Confira as publicadas nas redes sociais do Sul360:
Brigas e importunações
De acordo com relatos recebidos pela reportagem ao longo da semana, a presença constante de moradores de rua tem gerado preocupação entre frequentadores. Camaquenses citam brigas, discussões, consumo de drogas e bebidas alcoólicas em plena luz do dia.
Muitos relatam abordagens insistentes e pessoas visivelmente alteradas importunando quem circula pela praça.
A mulher que aparece na discussão desta quinta-feira é a mesma que, na última semana, foi flagrada chutando a porta de um estabelecimento comercial no Centro. O episódio também foi registrado em vídeo e publicado pelo Sul360.
No início da semana, o portal já havia mostrado que moradores e frequentadores relatam uma crescente sensação de insegurança na praça Donário Lopes. A equipe recebeu diversos relatos de abordagens, importunações e até furtos.
Um idoso afirmou ter sido vítima de roubo na segunda-feira de Carnaval, 16 de fevereiro. Ele caminhava pela praça quando teve o celular furtado.
Uma entregadora também relatou tentativa de furto. Segundo ela, o mesmo homem tentou pegar moedas dentro de seu veículo. Ela conseguiu se afastar antes de ter prejuízo.
A reportagem esteve no local e confirmou a presença do indivíduo descrito pelas vítimas nos dias seguintes.
Atuação do poder público
Mesmo com patrulhamento constante da Brigada Militar, o grupo segue frequentando a praça, o que mantém o clima de apreensão.
A reportagem entrou em contato com a Secretaria de Desenvolvimento Social para esclarecer a atuação do município.
Conforme explicado pela coordenadora do Centro de Referência Especializado de Assistência Social, Vanessa Roloff Morais, a atuação da pasta se limita ao acolhimento voluntário.

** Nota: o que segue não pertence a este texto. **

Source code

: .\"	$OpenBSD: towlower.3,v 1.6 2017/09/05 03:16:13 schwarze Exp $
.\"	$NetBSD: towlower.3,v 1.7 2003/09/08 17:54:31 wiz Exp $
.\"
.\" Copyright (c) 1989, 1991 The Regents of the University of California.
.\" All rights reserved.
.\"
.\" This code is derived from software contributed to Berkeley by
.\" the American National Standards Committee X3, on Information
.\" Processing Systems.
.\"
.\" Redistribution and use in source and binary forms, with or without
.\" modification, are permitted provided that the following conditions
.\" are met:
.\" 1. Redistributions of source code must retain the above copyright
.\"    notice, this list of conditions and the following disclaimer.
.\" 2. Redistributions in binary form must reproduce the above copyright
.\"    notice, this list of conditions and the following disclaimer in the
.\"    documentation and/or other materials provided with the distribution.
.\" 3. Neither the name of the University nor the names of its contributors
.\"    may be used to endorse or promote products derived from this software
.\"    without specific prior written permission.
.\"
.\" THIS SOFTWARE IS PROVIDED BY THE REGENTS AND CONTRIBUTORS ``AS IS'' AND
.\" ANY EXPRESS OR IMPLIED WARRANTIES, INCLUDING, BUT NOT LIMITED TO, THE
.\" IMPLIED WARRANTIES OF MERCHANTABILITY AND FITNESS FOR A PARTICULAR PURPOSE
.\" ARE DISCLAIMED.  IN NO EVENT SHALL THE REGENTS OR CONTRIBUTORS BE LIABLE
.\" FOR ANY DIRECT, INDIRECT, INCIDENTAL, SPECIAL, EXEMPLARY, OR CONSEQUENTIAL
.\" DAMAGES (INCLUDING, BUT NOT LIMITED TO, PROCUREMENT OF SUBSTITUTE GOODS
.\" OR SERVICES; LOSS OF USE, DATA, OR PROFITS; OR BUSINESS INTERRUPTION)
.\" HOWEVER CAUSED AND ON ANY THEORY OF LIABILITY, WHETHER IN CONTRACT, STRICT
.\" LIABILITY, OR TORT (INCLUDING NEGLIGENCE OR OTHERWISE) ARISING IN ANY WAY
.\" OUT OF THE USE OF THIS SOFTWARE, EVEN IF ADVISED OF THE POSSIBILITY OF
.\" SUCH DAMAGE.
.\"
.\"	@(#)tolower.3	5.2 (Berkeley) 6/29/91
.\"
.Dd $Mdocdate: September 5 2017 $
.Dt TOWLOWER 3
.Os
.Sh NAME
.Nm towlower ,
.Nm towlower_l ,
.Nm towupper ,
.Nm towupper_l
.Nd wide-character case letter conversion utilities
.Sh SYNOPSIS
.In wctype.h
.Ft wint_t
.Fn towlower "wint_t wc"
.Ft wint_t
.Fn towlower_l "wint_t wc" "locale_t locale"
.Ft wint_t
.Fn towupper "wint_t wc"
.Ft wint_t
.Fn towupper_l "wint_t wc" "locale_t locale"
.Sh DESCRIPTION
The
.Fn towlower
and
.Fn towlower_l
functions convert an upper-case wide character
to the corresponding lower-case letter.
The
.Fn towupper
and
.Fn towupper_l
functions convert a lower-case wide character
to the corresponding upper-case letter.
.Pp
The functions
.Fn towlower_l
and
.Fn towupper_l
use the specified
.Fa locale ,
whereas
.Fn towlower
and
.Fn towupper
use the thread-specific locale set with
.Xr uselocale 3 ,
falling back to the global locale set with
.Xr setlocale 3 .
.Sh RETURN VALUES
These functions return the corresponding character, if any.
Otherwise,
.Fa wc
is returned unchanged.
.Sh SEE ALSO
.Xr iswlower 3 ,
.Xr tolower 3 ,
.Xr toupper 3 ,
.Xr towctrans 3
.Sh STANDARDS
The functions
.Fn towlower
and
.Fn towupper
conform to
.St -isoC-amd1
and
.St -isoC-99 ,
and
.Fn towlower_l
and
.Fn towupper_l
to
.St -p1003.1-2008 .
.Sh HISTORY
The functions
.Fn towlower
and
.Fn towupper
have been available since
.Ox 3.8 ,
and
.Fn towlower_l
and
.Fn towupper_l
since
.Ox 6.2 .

O trabalho ocorre por meio do CREAS e em parceria com o CAPS, que atua na área de saúde mental. O objetivo é identificar as pessoas em situação de vulnerabilidade, buscar familiares e fortalecer vínculos.
No entanto, a assistência não possui poder de polícia. O acolhimento não é compulsório. A permanência no Albergue Municipal depende da vontade da própria pessoa.
“Acesso aos serviços e aos direitos está disponível, desde que ele queira”, destacou Vanessa.
A Abordagem Social integra a Proteção Social Especial de Média Complexidade do Sistema Único de Assistência Social. O foco é garantir acesso a direitos, não retirar compulsoriamente pessoas do espaço público.
O que fazer em caso de abordagem ou crime?
A orientação das autoridades é registrar ocorrência sempre que houver crime ou importunação.
Sem boletim de ocorrência, a investigação fica comprometida. Cada registro ajuda a mapear padrões e identificar suspeitos.
As denúncias podem ser feitas pelo 190, diretamente à Brigada Militar, presencialmente na Polícia Civil ou pela Delegacia Online.